Wednesday, September 22, 2010

Wars of the Equinox featured Cuckoo, Hawk and Crow

Fall dawned clear, cool and almost windless. The bird of yesterday morning was a Yellow-billed Cuckoo well seen at the head of the marsh and an object of enmity from many other birds (it was attacked by Am Robins, a Flicker and other birds). Apparently cuckoos look like predators to other birds! There were also numbers of Scarlet Tanagers and Baltimore Orioles (also a very yellow-looking oriole which may have been an Orchard), many Red-eyed Vireos (no other vireos, alas) and a few warblers -- Chestnut-sided, Am Redstart, Common Yellowthroat -- as well as the usual Robins and Catbirds. Once again, I heard a nuthatch but was unable to get a good fix on it (although it was probably a White-breasted, there are some Red-breasted Nuthatches around).

The creek was oddly bereft of Royal Terns which have been so much in evidence in past weeks. Did they all leave (I did hear one flying up the creek at twilight)?

There were a few raptors. Besides the regular flow of Osprey (I saw one bird dive four times into the creek without success), some accipiters turned up. One Sharp-shinned Hawk tried to make it directly across the wide mouth of the creek and was attacked by a much larger American Crow. After enduring a whole series of dives from this crow, the Sharpie, a much more agile bird, suddenly excuted a couple of deft manouevres, positioning itself above the crow which it promptly started to dive bomb back. The aerial battle continued back and forth like this over the marsh until both birds were out of sight.

Later in the day, a solitary Am Crow perched nearby the pond and started a long series of crow monologues -- a remarkable and quite original collection of caws, croaks, chatter and whatnot. I remember Konrad Lorenz discussing (in his "King Solomon's Ring") a Jackdaw that had gotten separated from its colony and that sat for hours performing such a monologue as if it were trying to remember or describe or call back its former companions and former life. Lorenz described it as like a corvid epic poem and that's what this crow's peroration sounded like to me! There are plenty of crows hereabouts and they make plenty of noise but I have never heard anything like this. Indeed, the other local crows seemed to be paying no attention to this extraordinary declamation. What was it about? I wonder if I'll ever know.
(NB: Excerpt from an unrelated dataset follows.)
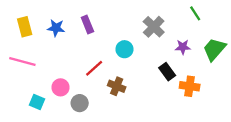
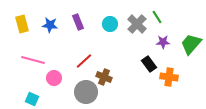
green line: (195, 13) -> (157, 17), moved
cyan circle: (124, 49) -> (110, 24), moved
pink line: (22, 62) -> (33, 60), moved
cyan square: (37, 102) -> (32, 99), moved
gray circle: (80, 103) -> (86, 92), moved, size x1.5

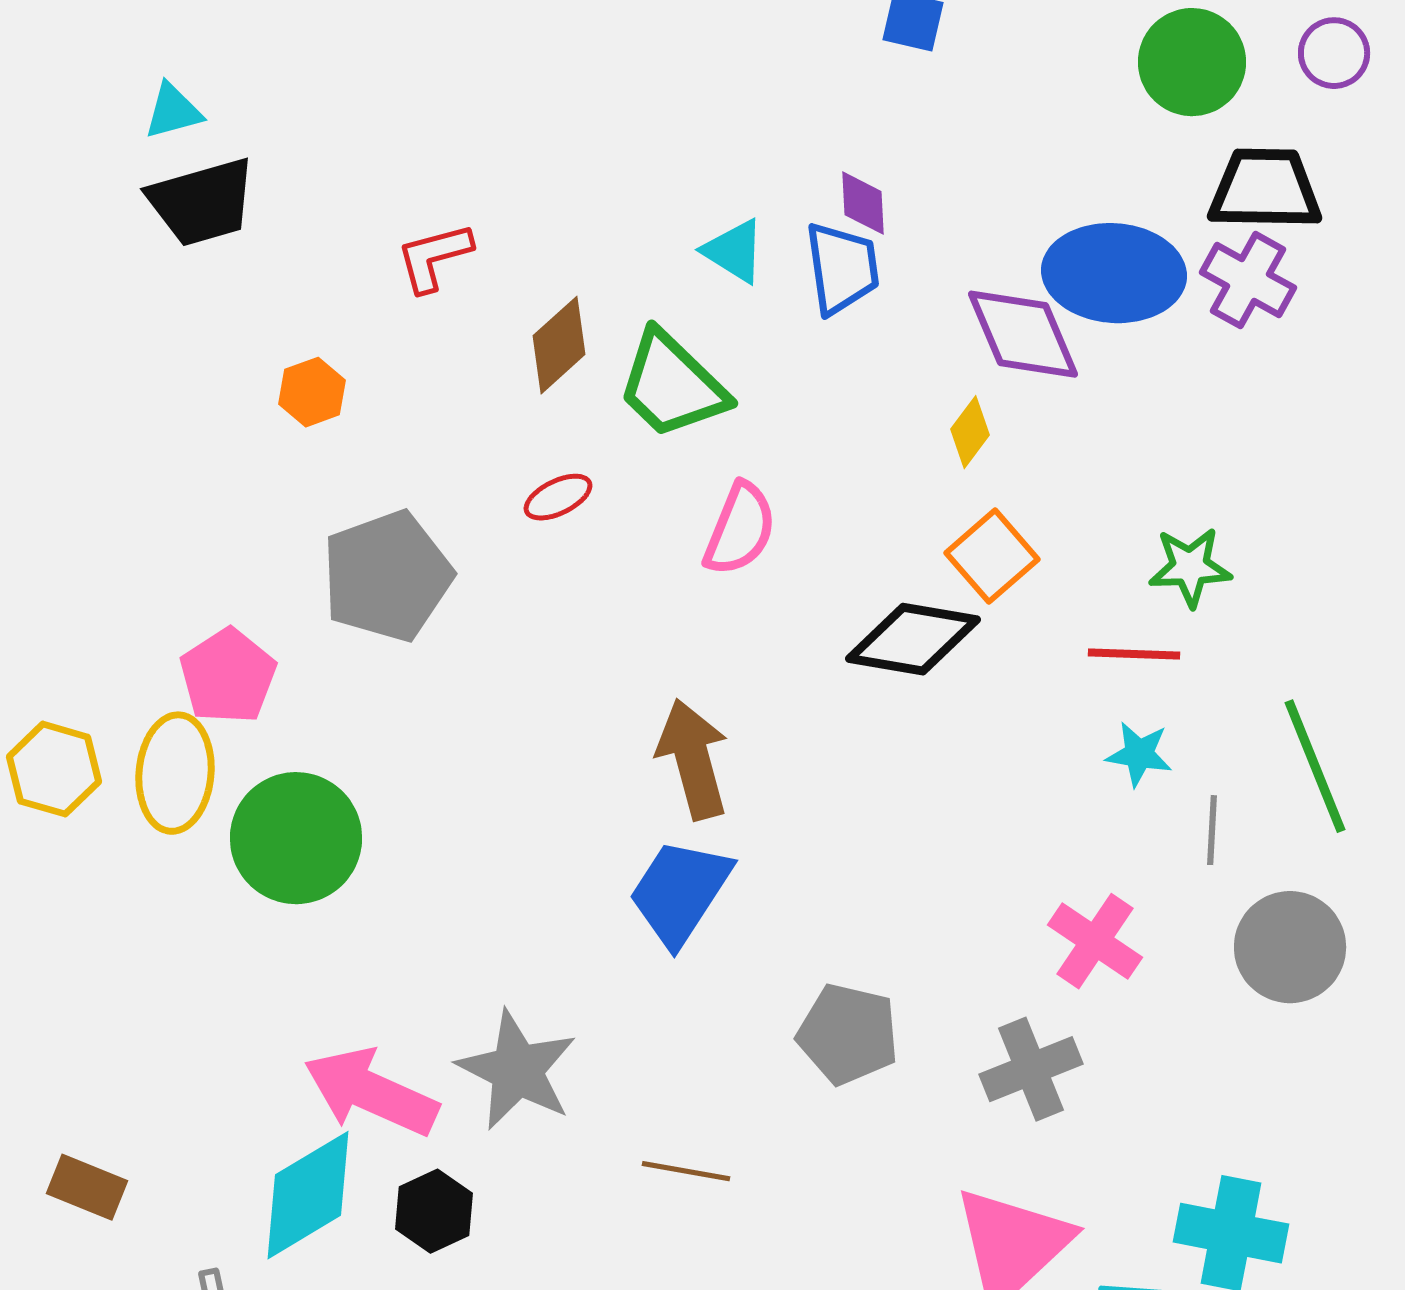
Later in the afternoon, I went down to the pond to see what was around and the crow monologue seemed to be starting up again. But this time this the subject seemed to be more restricted and the tone contained some notes of anxiety. Suddenly a Sharp-shinned Hawk exploded from somewhere in the woods with two crows in hot pursuit. Round and round they went with the hawk trying to elude its pursuers. Sharp-shins can fly fast but the much larger crows, with their powerful wingbeats, were easily able to keep up. Unlike the earlier Sharp-shinned, which was fighting a single hawk, when this one tried to use its agility to twist around and turn the tables by attacking one of its tormentors, the other crow would came right at and hit it hard. The hawk-crow merry-go-round must have gone around a dozen times or more. The birds would disappear over the woods and then reappear over the pond and creek always with the two crows in hot pursuit. Eventually the Sharp-shinned got away. I think it landed briefly in the woods, leaving the two crows to overshoot the mark. As soon as the coast was clear, the Sharp-shinned took off, heading up the creek. When the crows, all pumped up with crow testosterone, came back round looking for the hawk, all they could find, perched high on top of a pine, was a completely innocent Great Egret which they promptly proceeded to attack. The egret, which was having none of it. stuck out its neck at full length, ruffled its feathers and showed its dagger-like beak to the crows which quickly retreated.